Most of the experience with PCA has taken place in patients with acute pain that requires treatment for less than 96 hours. Some of the characteristics of postoperative PCA would not be useful for the management of chronic pain: For example, postoperative patients activate the PCA device frequently, sometimes several times in 1 hour, and receive small doses of opioid with each bolus. This setting allows for a stable level of opiate without excessive peaks in the blood concentration. Such a mode of administration would be very uncomfortable for long-term use by cancer patients. A useful technique in cancer patients would permit patients to receive boluses capable of maintaining analgesia for several hours.
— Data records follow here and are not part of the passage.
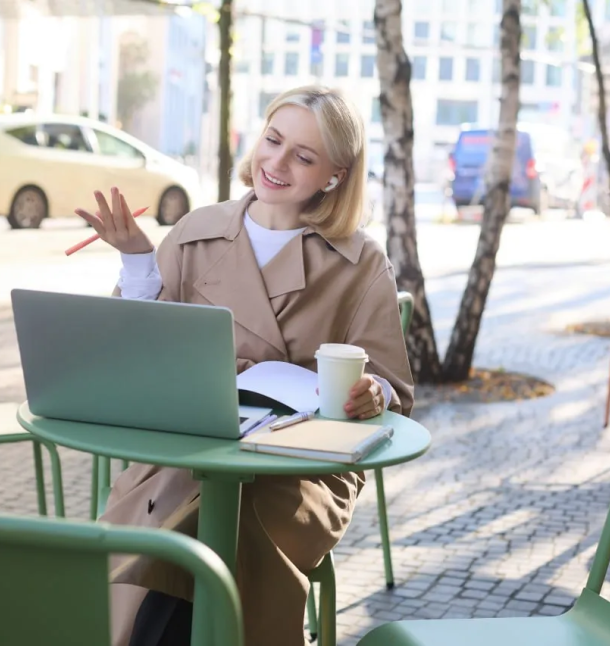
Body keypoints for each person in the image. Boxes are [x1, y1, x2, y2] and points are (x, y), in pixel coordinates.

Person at [75, 85, 414, 646]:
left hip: (297, 475)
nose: (277, 163)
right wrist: (138, 257)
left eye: (303, 157)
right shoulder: (195, 232)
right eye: (273, 140)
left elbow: (391, 384)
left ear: (334, 175)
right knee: (189, 519)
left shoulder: (361, 262)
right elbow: (138, 353)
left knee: (224, 525)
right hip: (182, 455)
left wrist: (370, 391)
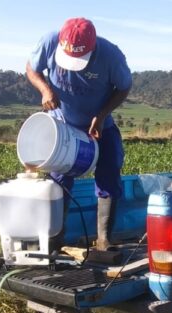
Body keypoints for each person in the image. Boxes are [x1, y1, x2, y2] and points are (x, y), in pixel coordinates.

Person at [25, 17, 132, 252]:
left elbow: (124, 87)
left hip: (99, 124)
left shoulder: (111, 56)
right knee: (59, 178)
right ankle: (55, 239)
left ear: (92, 47)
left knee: (110, 167)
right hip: (62, 125)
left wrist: (102, 116)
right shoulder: (49, 42)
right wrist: (45, 90)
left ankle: (104, 239)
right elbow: (32, 68)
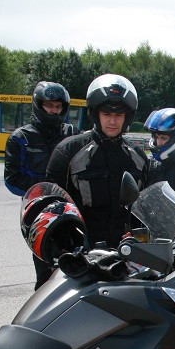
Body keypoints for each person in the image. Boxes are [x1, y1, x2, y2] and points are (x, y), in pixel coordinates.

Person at [46, 74, 148, 251]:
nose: (112, 121)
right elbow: (51, 206)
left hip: (126, 253)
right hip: (79, 253)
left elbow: (147, 208)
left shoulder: (138, 157)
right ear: (95, 113)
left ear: (127, 117)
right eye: (106, 113)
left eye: (119, 114)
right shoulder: (69, 151)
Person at [4, 81, 74, 288]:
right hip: (39, 212)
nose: (53, 111)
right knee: (46, 272)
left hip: (71, 208)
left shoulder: (71, 134)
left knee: (76, 266)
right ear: (38, 105)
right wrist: (47, 187)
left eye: (57, 106)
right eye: (49, 106)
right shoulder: (20, 138)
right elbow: (12, 179)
Hill et al[34,35] developed an algorithm and a sophisticated computer-pump system that allows patients to reach a predetermined plasma opioid concentration rapidly and to regulate their own pain control and side effects by manipulating the steady-state concentration of analgesic. This pharmacokinetically based PCA (PKPCA) system delivers a constant plasma concentration of opioids between patient demands and regulates increases or decreases in steady-state opioid concentration rather than just the frequency of bolus doses. The program considers the minimum effective analgesic concentration to be 16 mcg/L for morphine, 0.6 mcg/L for fentanyl(Drug information on fentanyl), 460 mcg/L for meperidine, and 10 mcg/L for alfentanil(Drug information on alfentanil) (Alfenta).[34,35] The pharmacokinetic parameters used in these programs are individualized for each patient.
Similar methods for controlling plasma opioid concentration intraoperatively, using population pharmacokinetic values, have been reported by other authors.[36,37] Harrison described a similar approach using vecuronium (Norcuron) for neuromuscular blockage.